Телефон замолчал. Дэн, вздохнул, забил в навигаторе «бульвар Строителей, 1к7» и, не разгоняясь, подъехал к зданию с шарообразной крышей. Перед колоннадой входа кругом разбегались ступеньки почти до самого забора. Ограждение было такое же, как и на въезде: тонкие высокие чёрные стержни и золотые вензеля с госсимволикой, их соединяющие и служащие в качестве украшений.
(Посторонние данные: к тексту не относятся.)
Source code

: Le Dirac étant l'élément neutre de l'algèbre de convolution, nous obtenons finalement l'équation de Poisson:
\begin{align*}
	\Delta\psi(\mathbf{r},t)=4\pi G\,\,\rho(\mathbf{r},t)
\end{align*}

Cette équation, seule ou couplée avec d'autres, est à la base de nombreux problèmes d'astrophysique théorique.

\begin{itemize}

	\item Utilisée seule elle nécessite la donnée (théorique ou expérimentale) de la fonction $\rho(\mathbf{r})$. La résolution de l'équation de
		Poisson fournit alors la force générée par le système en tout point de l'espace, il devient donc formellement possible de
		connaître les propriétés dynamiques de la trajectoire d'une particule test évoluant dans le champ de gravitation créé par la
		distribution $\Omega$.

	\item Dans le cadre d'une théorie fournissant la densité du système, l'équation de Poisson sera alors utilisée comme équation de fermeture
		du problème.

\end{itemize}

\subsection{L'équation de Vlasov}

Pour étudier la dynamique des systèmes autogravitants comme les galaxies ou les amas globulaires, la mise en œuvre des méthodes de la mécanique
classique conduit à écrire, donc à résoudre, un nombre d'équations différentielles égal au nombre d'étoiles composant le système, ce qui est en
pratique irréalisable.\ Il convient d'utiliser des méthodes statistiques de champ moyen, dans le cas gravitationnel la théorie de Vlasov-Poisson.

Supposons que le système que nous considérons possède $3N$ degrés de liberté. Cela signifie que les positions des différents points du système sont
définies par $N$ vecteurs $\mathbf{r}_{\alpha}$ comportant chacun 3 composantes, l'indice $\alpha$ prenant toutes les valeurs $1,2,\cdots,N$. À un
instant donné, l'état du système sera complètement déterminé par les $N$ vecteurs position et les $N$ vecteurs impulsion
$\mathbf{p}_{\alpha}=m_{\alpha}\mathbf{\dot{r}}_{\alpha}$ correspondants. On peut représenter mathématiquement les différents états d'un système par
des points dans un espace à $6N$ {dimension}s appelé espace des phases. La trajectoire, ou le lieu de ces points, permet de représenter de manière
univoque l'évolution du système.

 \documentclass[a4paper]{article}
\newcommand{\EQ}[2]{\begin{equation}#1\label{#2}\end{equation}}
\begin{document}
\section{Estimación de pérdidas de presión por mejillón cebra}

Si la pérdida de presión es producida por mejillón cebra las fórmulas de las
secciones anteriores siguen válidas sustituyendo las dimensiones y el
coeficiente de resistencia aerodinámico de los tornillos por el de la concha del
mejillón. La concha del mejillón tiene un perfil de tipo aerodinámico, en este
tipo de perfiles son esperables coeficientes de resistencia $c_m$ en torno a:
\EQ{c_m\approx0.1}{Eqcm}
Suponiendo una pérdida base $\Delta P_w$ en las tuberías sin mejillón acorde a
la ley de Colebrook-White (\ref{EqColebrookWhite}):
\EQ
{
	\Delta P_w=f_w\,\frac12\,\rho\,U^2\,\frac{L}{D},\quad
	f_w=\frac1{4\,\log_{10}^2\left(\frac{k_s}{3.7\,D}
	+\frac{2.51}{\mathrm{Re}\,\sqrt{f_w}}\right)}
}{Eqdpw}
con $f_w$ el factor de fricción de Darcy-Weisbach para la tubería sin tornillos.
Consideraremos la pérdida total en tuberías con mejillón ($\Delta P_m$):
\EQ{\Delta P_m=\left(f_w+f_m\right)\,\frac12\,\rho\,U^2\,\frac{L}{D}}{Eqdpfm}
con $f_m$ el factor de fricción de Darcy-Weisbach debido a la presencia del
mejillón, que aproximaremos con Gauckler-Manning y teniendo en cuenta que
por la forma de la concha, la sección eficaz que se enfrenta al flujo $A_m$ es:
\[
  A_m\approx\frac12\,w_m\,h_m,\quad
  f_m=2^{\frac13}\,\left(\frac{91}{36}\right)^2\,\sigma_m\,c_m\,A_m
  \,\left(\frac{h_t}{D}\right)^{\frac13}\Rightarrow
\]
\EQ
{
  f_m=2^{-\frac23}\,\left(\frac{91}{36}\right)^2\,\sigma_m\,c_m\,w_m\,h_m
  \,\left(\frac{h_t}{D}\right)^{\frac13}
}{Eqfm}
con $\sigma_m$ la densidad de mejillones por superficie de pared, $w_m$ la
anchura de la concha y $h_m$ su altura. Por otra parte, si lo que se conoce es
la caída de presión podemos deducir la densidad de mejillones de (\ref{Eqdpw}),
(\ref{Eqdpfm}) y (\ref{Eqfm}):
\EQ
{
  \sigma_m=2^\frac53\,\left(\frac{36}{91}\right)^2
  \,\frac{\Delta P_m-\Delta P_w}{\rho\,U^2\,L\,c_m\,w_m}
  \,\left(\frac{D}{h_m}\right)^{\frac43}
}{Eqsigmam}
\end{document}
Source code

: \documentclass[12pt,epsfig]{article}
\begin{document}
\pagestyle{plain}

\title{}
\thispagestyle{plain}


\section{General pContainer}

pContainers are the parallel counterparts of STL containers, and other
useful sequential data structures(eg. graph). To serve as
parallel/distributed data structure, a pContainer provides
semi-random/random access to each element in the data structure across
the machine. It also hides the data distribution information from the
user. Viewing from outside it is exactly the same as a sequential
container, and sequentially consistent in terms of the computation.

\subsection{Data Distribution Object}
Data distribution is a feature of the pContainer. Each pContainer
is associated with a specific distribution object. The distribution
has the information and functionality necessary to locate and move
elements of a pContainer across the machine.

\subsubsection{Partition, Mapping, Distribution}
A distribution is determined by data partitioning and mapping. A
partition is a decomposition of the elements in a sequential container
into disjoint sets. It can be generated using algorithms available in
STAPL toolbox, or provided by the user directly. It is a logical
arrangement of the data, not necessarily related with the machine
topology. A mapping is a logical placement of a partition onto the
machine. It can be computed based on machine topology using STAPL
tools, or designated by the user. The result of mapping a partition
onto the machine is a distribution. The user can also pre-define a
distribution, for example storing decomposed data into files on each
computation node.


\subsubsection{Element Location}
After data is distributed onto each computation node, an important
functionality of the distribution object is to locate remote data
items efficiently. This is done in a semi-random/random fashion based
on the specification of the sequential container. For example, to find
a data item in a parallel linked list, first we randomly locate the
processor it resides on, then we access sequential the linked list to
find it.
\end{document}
Дэн вышел из машины и позвонил ректору. Ожидая ответа, он побродил вдоль первой ступеньки лестницы, попинал ограду, сквозь которую тянулись кривые пальцы ветвей негустой поросли и даже кое-где свешивались сухие маковки борщевика. Декоративный вьюн, беспрепятственно оплетающий забор, как подумалось Дэну, возможно, даже и не преднамеренно высажен садовником. Скорее всего, это дикое растение случайно нашло себе удобный плацдарм для роста, и так и не было никем потревожено. Ибо не до него было – по ту сторону во всю шла стройка. Масштабы, как и всё в государстве, её были довольно обширны, так что, пока работы шли, строительным мусором завалено было буквально всё. Прямо под носом у мэра, депутатов и министров за тощим, пусть и красивым, ограждением, чисто для виду защищённым пикообразными навершиями, прямо на квёлой траве, и в помине не знавшей триммера, валялся толстый стой пыли и бетонного крошева, какие-то куски старой штукатурки и мебели, металлический лом и всевозможный хлам. До забора от первой ступеньки лестницы было лишь несколько метров – место для разъезда двух машин.